Mau Tempo no Canal - Vitorino Nemésio
“- Mas não voltas tão cedo… João Garcia garantiu que sim, que voltava. Os olhos de Margarida tinham um lume evasivo, de esperança que serve a sua honra. Eram fundos e azuis, debaixo de arcadas fortes.”
'Mau Tempo no Canal', Vitorino Nemésio
Qual Romeu e Julieta dos Açores, este 'Mau Tempo no Canal' é uma das grandes histórias literárias portuguesas de amores proibidos, de esperanças frustradas e dores dos corações mais apaixonados. Uma obra densa, com uma escrita descritiva e sentimental, que nos cativa pela complexidade das relações sociais que representa.

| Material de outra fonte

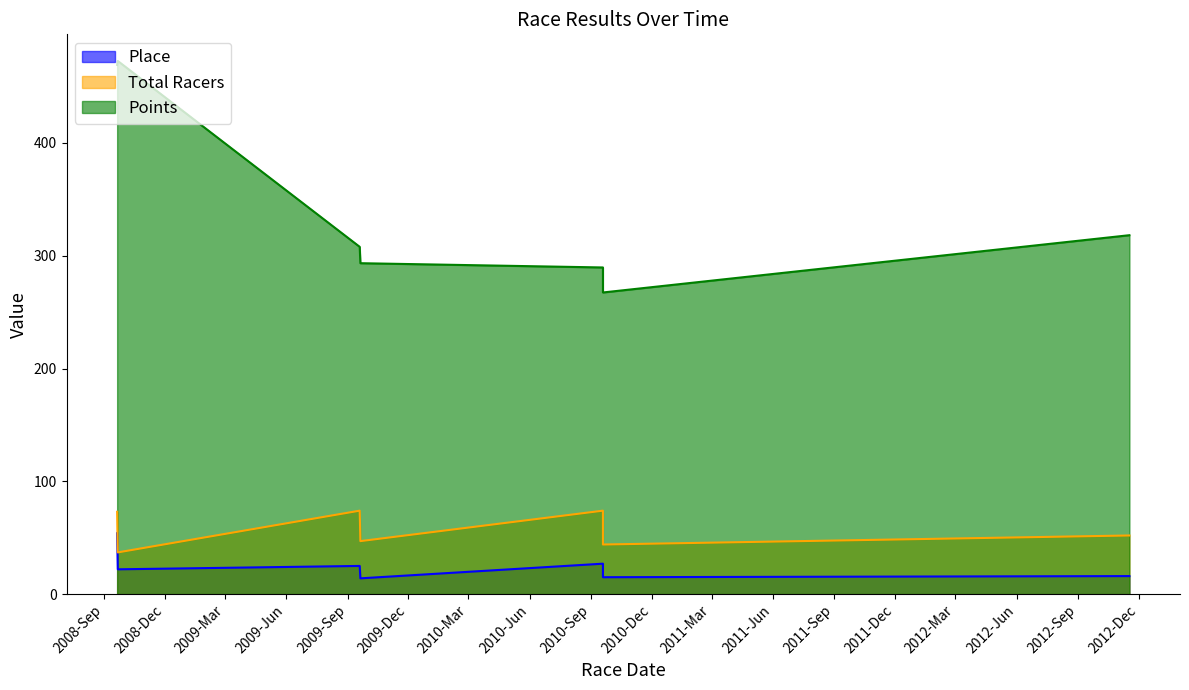

How many series are shown in this chart?

3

'Mau Tempo no Canal' tem lugar na primeira metade do século XX e acompanha a história de duas famílias com rivalidades antigas, em particular dos dois jovens mais novos de cada uma delas, que começam a obra completamente apaixonados um pelo outro: Margarida Dulmo e João Garcia. Quando o jovem de origem modesta parte para Lisboa é Margarida que fica para trás, na Horta, junto da sua família rica em falência, apenas voltando a ser feliz com a chegada do tio Roberto Clark e a perspectiva de ir com ele para Inglaterra e abandonar a vida insular.
"O silêncio do Bairro Alto assaltava-o, como um turno de sentinelas que estão para entrar de quarto, acordando-lhe as recordações e as ideias associadas, para que se pusessem alerta a fim de que o mundo não morresse. O mundo, aliás, nunca lhe parecera tão vivo, representado na sua solidão de solteiro pela própria força do silêncio da noite e do esgotamento de um dia gasto à espera daquela mensagem de Margarida, que dois meses enchiam de uma necessidade dolente e tornavam cada vez mais longínqua."

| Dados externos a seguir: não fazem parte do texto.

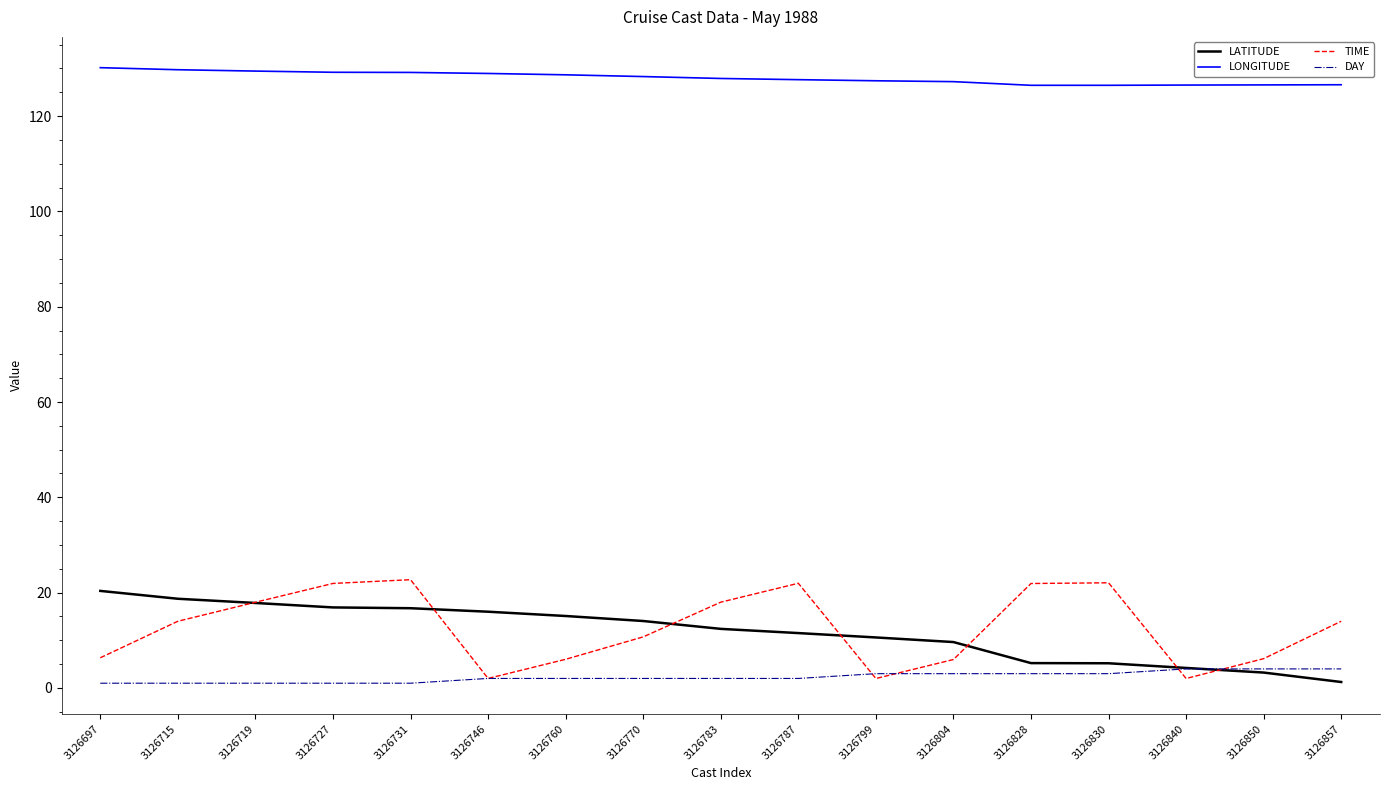

Is the value of LONGITUDE at 3126783 greater than the value of DAY at 3126715?

Yes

Neste relato da sociedade açoriana da época, da peste que assola as ilhas e dos ressentimentos existentes entre as duas famílias de classes distintas, ao mesmo tempo que Nemésio pinta um quadro geral dos Açores do século XX foca-se também na história particular destes dois jovens e em particular de Margarida. Respira-se em todo o romance uma necessidade de libertação da insularidade, desta visão fechada sobre as condições sociais - e é Margarida quem o vê acima de todos os outros.

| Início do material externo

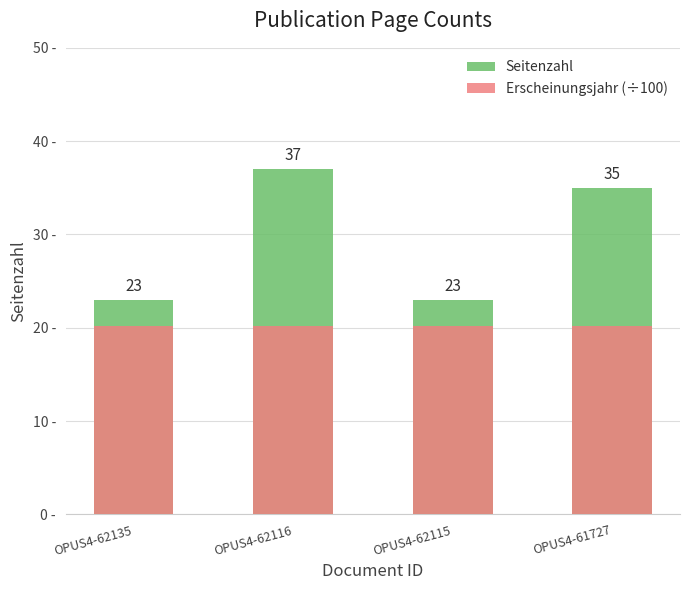

Which series has the largest total across all categories?

Seitenzahl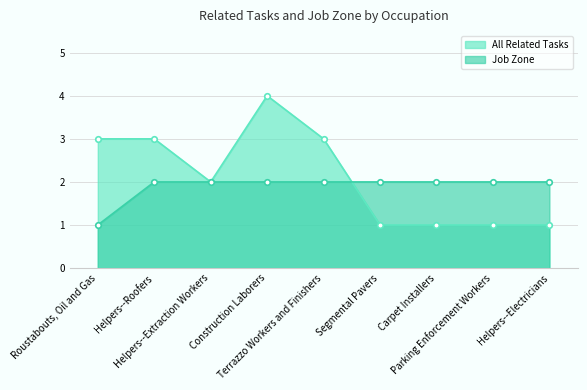

Between Roustabouts, Oil and Gas and Parking Enforcement Workers, which is larger?

Roustabouts, Oil and Gas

Há, ao longo de toda a obra e de todos os encontros e desencontros que Vitorino Nemésio encontra para demonstrar a ilha que cada ser humano tem a prender uma parte de si, um sentimento de opressão, de tempestade (literal e figurativa) neste canal que separa o Faial do Pico e também no coração dos que ainda têm ambição e esperança de fugir às convenções, ao que a sociedade açoriana impõe.
A escrita densa de Nemésio e o seu "sotaque literário" à moda dos Açores podem atrasar um pouco a leitura, mas não deixam de fascinar pelo detalhe e de promover uma identificação com os pensamentos e sentimentos dos protagonistas. A sensibilidade com que cria Margarida e João faz-nos torcer pela sua liberdade e pelo seu amor - mesmo até depois do final do romance.